#### [Problem description]
Transcribe the post on Phobos and tidal braking, starting with "2006-01-11 Thread Neal" and going on through "of the distance.".
··· Selected excerpt ···
Re: War of the Worlds

2006-01-11 Thread Neal McBurnett
I referenced this page, but missed the most interesting part of it:

http://www.exo.net/~pauld/physics/tides/tidalevolution.htm

 The height of a tidal bulge on a planet is proportional to the
 inverse cube of the distance between the planet and the object
 causing the tidal bulge. The torque which slows down the planet is
 proportional to the inverse sixth power of the distance.

presumably because the the same third power works both on the size of
the bulge and the differential pull on the bulge.  That suggests that
Phobos might raise a lower tide than the sun, but yet have a greater
tidal braking effect.  But I expect the speed of response of the
planet to the tidal force could still play a role in comparing the
Phobos and solar effects.

Data on the speed of change of the orbit of Phobos combined with the
conservation of angular momentum should give a good handle on the size
of the effect from Phobox.

http://en.wikipedia.org/wiki/Phobos_%28moon%29
  tidal forces are lowering its orbit, currently at the rate of about
  1.8 metres per century, and in about 50 million years it will
  either impact the surface of Mars or (more likely) break up into a
  planetary ring.
··· Given data ···
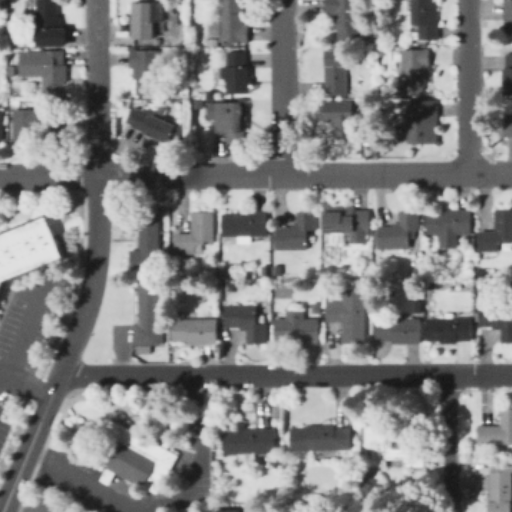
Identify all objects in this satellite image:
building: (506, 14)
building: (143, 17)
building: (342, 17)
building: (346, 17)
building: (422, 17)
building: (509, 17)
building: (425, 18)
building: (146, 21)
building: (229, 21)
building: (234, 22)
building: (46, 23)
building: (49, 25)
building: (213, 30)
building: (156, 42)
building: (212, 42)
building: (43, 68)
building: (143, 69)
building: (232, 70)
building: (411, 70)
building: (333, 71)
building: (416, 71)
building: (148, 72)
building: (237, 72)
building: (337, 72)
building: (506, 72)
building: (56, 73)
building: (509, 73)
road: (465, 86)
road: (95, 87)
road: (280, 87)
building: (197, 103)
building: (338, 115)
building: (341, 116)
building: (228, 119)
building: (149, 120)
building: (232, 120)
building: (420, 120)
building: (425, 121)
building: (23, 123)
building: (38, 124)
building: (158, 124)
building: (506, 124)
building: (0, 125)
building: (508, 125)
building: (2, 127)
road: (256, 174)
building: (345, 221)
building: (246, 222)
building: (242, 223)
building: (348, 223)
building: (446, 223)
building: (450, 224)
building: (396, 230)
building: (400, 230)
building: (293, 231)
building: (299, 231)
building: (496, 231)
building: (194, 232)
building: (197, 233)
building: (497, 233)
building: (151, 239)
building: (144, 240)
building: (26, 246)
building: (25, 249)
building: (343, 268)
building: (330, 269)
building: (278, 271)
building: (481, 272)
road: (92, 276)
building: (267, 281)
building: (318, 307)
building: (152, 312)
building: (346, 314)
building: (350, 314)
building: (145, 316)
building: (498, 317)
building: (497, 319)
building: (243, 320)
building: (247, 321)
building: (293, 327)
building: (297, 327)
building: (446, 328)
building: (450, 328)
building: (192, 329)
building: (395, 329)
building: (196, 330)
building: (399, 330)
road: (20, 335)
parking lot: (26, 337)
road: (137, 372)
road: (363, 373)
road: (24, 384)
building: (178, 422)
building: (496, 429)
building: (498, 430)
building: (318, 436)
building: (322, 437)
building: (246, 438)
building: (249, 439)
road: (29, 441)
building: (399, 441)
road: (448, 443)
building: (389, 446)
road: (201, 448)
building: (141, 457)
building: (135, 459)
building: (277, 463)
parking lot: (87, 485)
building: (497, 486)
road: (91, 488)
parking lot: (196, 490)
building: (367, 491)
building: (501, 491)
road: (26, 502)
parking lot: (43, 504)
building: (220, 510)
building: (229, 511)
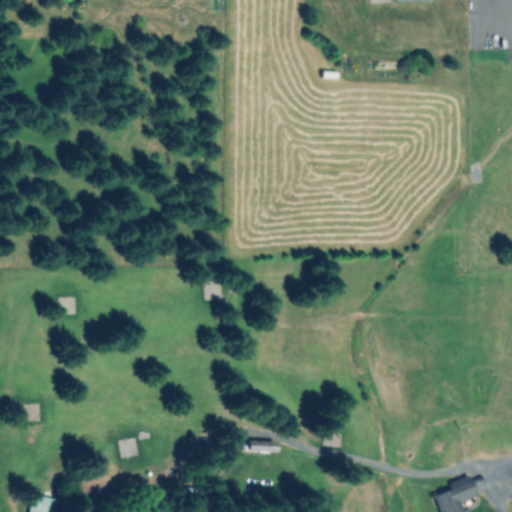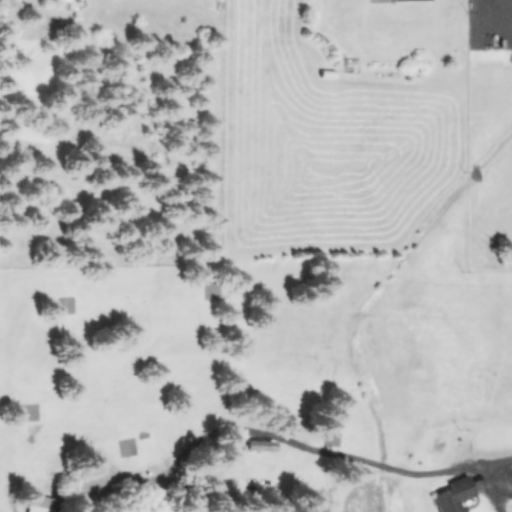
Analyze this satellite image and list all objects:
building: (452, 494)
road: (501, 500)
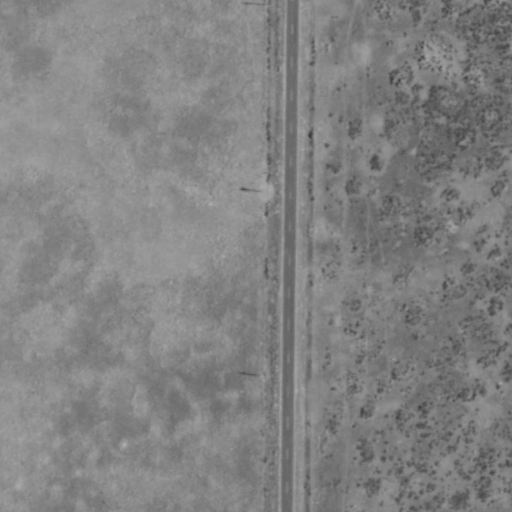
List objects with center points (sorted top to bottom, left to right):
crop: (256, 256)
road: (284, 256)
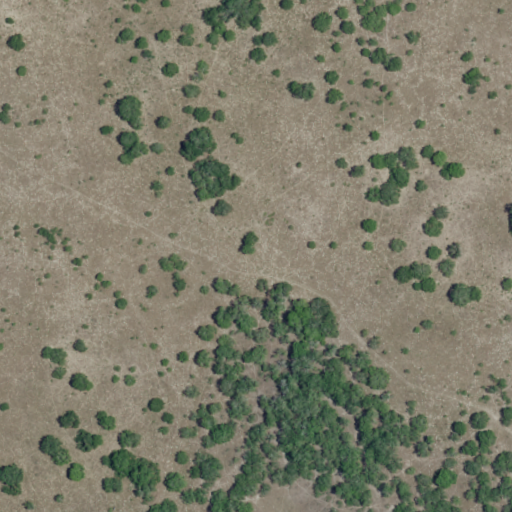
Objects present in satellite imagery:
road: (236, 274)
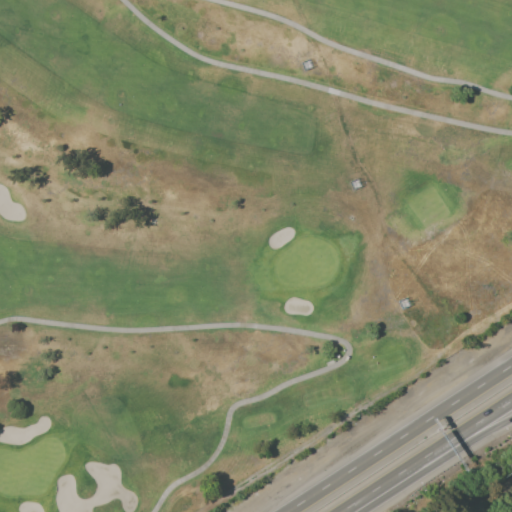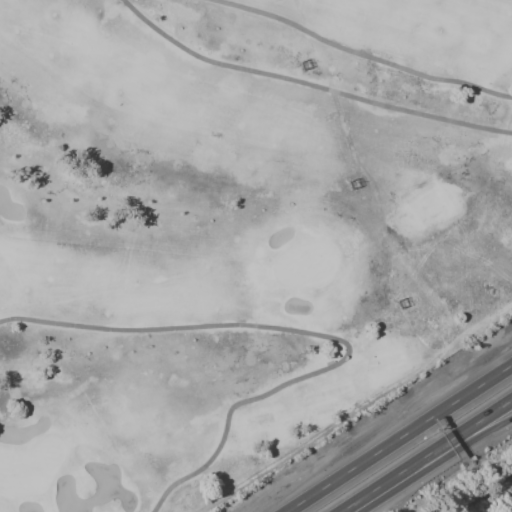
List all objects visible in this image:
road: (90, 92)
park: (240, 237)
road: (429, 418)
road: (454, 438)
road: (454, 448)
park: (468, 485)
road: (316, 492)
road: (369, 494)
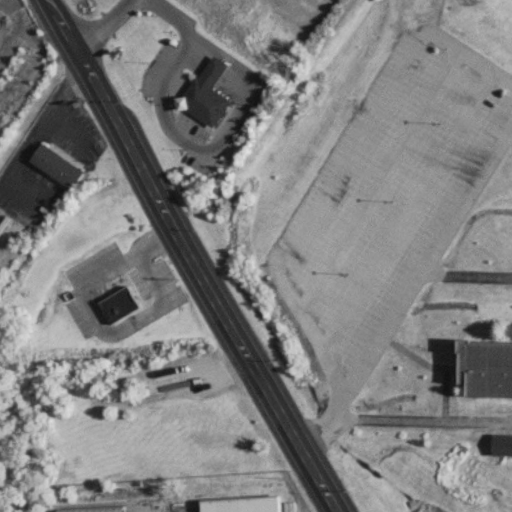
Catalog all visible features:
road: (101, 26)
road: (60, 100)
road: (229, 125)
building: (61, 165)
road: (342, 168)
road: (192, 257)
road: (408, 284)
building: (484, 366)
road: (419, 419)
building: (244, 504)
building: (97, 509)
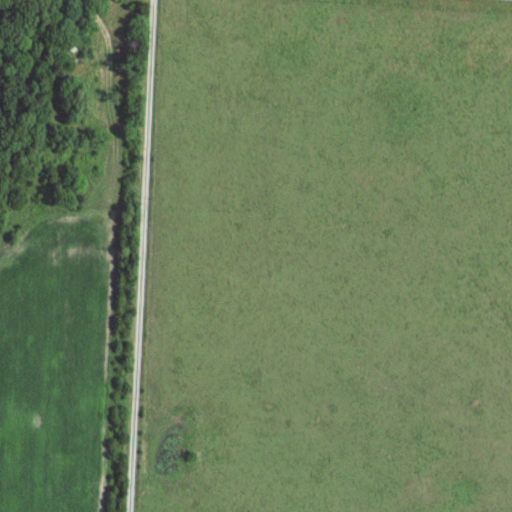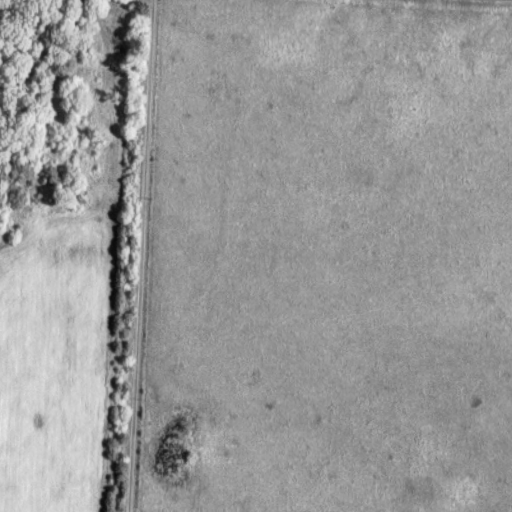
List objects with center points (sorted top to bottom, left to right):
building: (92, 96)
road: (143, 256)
···
#### [Response]
2006-01-11 Thread Neal McBurnett
I referenced this page, but missed the most interesting part of it:

http://www.exo.net/~pauld/physics/tides/tidalevolution.htm

 The height of a tidal bulge on a planet is proportional to the
 inverse cube of the distance between the planet and the object
 causing the tidal bulge. The torque which slows down the planet is
 proportional to the inverse sixth power of the distance.